_Description of the task:_ Return each line of the records below that contains the word "What".

_Material provided:_
━━━━━━━━━━━━━━━━━━━━━━━━━━━━━━

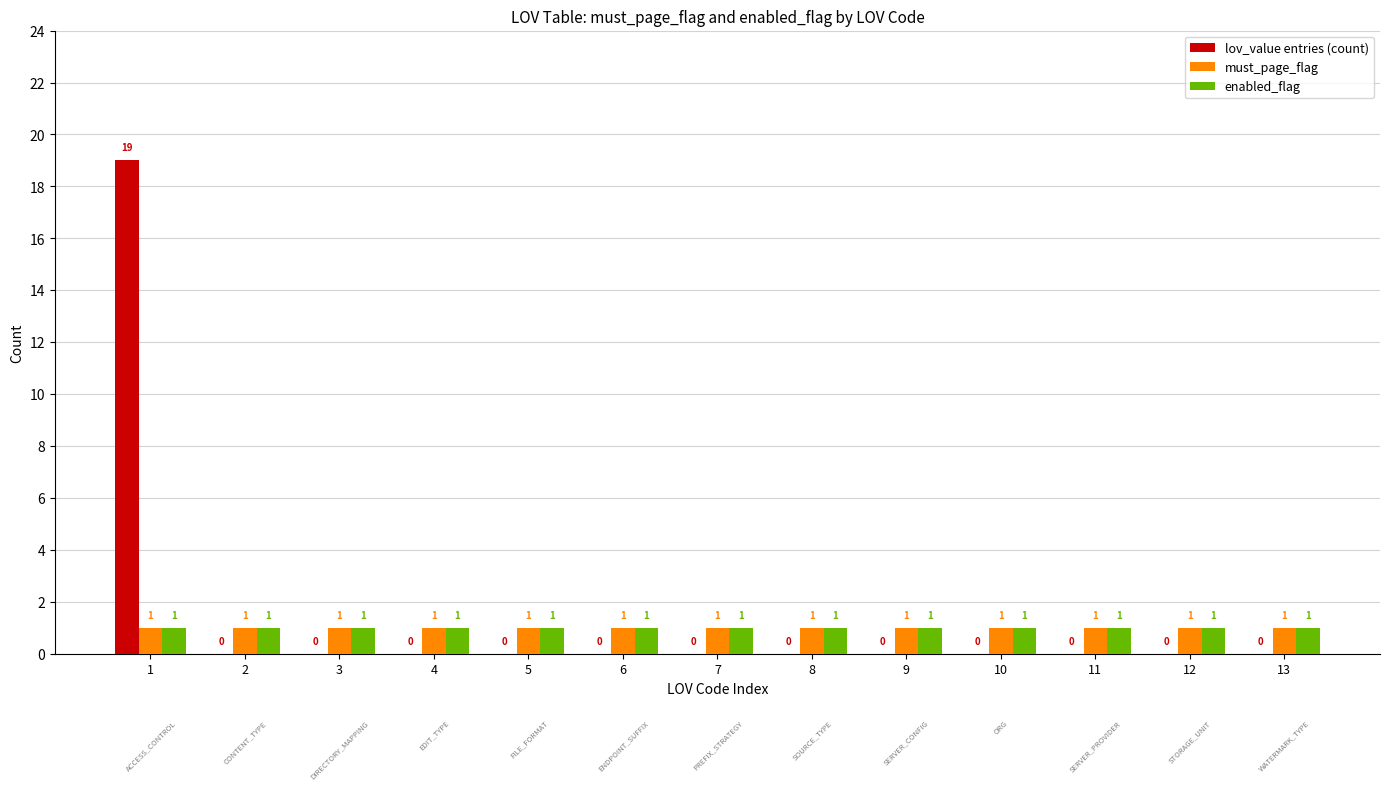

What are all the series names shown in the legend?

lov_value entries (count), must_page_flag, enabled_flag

━━━━━━━━━━━━━━━━━━━━━━━━━━━━━━

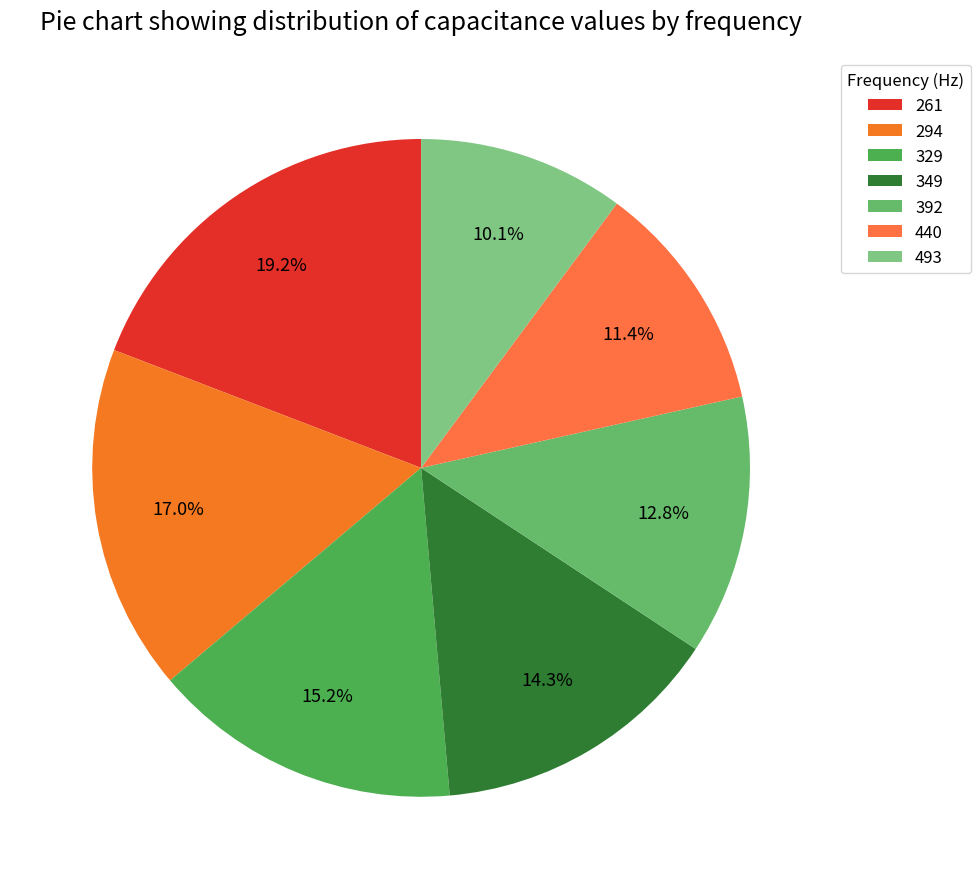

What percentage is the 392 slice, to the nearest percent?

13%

━━━━━━━━━━━━━━━━━━━━━━━━━━━━━━

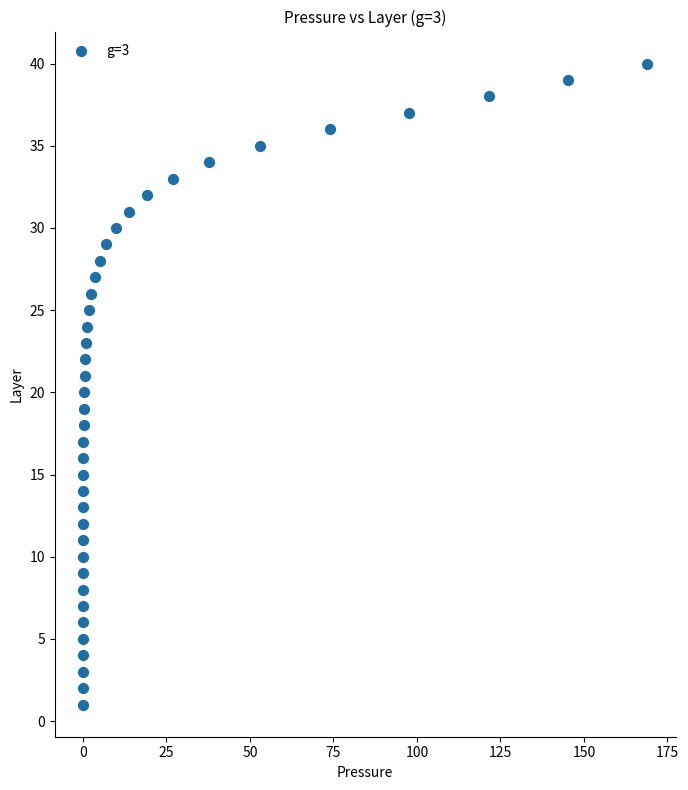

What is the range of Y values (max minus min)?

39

━━━━━━━━━━━━━━━━━━━━━━━━━━━━━━

_Task output:_
What are all the series names shown in the legend?
What percentage is the 392 slice, to the nearest percent?
What is the range of Y values (max minus min)?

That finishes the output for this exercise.